> **Excerpted text**
====
A consistent atheist

Peter Singer is a bioethicist at Princeton University; he favours infanticide, euthanasia and animal rights:

Singer is a mild-mannered fellow who speaks calmly and lucidly. Yet you wouldn’t have to read his work too long to find his extreme positions. He cheerfully advocates infanticide and euthanasia and, in almost the same breath, favors animal rights. Even most liberals would have qualms about third-trimester abortions; Singer does not hesitate to advocate what may be termed fourth-trimester abortions, i.e., the killing of infants after they are born.

Singer writes, “My colleague Helga Kuhse and I suggest that a period of 28 days after birth might be allowed before an infant is accepted as having the same right to life as others.” Singer argues that even pigs, chickens, and fish have more signs of consciousness and rationality-and, consequently, a greater claim to rights-than do fetuses, newborn infants, and people with mental disabilities. “Rats are indisputably more aware of their surroundings, and more able to respond in purposeful and complex ways to things they like or dislike, than a fetus at 10- or even 32-weeks gestation. … The calf, the pig, and the much-derided chicken come out well ahead of the fetus at any stage of pregnancy.”
====
> **Data records**
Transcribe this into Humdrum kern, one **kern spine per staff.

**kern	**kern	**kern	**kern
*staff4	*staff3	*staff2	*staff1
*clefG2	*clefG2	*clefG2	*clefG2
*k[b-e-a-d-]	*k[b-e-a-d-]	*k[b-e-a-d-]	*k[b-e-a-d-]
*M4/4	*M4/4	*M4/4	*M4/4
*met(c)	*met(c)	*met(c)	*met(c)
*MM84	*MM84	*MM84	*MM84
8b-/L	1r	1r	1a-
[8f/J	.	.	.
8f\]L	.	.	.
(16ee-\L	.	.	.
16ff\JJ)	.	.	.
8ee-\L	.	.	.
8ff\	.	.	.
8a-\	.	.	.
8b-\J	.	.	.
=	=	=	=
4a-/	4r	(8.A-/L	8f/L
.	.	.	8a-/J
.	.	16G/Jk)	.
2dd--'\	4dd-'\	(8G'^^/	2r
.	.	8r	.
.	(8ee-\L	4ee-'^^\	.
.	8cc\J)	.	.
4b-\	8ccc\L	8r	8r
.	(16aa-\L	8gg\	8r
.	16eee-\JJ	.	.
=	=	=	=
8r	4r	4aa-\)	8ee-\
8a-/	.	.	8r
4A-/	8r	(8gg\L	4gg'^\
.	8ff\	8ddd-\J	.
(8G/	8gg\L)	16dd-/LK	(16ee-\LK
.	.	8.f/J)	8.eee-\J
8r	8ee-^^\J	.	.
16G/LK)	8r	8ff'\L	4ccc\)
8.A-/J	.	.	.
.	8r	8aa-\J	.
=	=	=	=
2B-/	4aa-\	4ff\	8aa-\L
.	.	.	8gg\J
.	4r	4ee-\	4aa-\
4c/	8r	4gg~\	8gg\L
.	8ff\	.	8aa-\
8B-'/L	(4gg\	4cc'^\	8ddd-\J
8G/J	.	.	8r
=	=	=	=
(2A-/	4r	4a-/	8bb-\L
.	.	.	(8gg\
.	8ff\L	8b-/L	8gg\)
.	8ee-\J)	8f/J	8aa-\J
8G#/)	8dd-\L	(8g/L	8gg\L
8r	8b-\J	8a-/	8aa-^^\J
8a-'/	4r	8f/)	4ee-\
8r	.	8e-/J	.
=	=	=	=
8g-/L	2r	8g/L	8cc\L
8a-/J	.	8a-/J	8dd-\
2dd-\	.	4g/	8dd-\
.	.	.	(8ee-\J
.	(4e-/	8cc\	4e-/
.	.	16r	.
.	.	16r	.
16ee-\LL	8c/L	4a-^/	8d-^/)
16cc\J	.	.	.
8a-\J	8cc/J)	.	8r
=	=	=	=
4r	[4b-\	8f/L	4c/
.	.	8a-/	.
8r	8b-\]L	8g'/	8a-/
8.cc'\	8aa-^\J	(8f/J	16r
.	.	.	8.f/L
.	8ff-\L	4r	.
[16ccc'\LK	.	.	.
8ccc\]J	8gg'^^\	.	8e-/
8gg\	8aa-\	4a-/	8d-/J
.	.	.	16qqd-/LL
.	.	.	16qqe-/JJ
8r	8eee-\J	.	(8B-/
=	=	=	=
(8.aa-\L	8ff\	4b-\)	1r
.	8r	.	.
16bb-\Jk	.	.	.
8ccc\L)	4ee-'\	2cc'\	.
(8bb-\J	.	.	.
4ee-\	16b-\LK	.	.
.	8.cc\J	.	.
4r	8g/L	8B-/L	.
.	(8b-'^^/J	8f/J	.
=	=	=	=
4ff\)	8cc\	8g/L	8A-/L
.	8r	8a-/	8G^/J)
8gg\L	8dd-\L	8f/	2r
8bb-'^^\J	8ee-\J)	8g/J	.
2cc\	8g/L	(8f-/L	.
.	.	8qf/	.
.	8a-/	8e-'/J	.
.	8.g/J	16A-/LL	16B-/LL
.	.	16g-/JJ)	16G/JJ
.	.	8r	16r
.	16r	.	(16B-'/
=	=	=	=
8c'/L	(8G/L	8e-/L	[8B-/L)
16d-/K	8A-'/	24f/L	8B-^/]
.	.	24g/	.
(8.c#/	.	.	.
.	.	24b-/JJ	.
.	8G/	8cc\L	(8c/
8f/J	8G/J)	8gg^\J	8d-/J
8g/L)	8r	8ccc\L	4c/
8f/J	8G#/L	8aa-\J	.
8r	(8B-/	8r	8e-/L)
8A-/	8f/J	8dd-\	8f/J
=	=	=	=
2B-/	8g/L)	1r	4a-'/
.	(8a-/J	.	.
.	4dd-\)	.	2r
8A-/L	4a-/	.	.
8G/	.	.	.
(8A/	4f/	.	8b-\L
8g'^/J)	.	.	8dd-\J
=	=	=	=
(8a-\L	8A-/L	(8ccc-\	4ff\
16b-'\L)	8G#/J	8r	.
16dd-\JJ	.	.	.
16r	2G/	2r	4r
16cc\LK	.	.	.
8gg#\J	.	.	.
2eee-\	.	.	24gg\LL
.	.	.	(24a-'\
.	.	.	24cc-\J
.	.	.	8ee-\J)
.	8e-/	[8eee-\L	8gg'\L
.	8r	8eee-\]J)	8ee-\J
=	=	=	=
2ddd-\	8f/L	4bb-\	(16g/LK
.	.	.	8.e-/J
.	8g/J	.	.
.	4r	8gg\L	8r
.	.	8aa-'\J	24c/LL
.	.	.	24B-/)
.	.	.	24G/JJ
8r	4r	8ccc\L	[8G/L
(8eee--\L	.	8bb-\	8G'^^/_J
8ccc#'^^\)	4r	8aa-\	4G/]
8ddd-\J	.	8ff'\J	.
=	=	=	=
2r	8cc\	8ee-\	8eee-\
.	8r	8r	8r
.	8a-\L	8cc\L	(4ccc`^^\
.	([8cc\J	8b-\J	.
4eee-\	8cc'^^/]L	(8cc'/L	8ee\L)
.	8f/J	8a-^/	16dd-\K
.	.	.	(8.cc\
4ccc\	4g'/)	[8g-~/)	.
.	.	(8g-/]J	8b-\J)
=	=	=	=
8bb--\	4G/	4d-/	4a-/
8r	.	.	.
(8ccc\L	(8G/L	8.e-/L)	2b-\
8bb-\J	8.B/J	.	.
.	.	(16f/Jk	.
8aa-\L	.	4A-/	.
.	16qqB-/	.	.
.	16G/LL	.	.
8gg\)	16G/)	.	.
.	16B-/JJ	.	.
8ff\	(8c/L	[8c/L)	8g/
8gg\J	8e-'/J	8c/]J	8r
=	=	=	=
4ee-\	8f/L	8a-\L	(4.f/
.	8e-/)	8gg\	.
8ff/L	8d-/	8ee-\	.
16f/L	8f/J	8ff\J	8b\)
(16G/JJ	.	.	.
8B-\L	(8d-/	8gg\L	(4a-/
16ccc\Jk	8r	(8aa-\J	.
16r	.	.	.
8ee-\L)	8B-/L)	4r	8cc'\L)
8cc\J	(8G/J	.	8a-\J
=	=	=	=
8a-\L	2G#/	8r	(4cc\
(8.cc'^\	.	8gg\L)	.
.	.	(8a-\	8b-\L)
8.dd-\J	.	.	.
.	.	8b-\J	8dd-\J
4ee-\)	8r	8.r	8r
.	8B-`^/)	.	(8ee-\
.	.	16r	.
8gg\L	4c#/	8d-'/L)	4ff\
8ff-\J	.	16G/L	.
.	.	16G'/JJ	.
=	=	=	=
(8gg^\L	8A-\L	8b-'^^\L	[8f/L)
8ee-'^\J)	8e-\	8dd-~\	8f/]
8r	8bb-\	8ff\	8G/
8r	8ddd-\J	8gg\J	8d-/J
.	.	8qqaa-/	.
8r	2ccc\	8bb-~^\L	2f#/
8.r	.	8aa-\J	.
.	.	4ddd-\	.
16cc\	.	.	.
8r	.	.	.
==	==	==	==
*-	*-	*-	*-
====
> **Required work**
[1] Translate this sentence from the Peter Singer excerpt into Spanish: "Singer is a mild-mannered fellow who speaks calmly and lucidly."
[2] Retype the part of the Peter Singer excerpt that begins at the words "Peter Singer is" and stops after the words "they are born.".
You can do this work without the data.

> **Activity answers**
[1] Singer es un hombre de carácter apacible que habla con calma y lucidez.

[2]
Peter Singer is a bioethicist at Princeton University; he favours infanticide, euthanasia and animal rights:

Singer is a mild-mannered fellow who speaks calmly and lucidly. Yet you wouldn’t have to read his work too long to find his extreme positions. He cheerfully advocates infanticide and euthanasia and, in almost the same breath, favors animal rights. Even most liberals would have qualms about third-trimester abortions; Singer does not hesitate to advocate what may be termed fourth-trimester abortions, i.e., the killing of infants after they are born.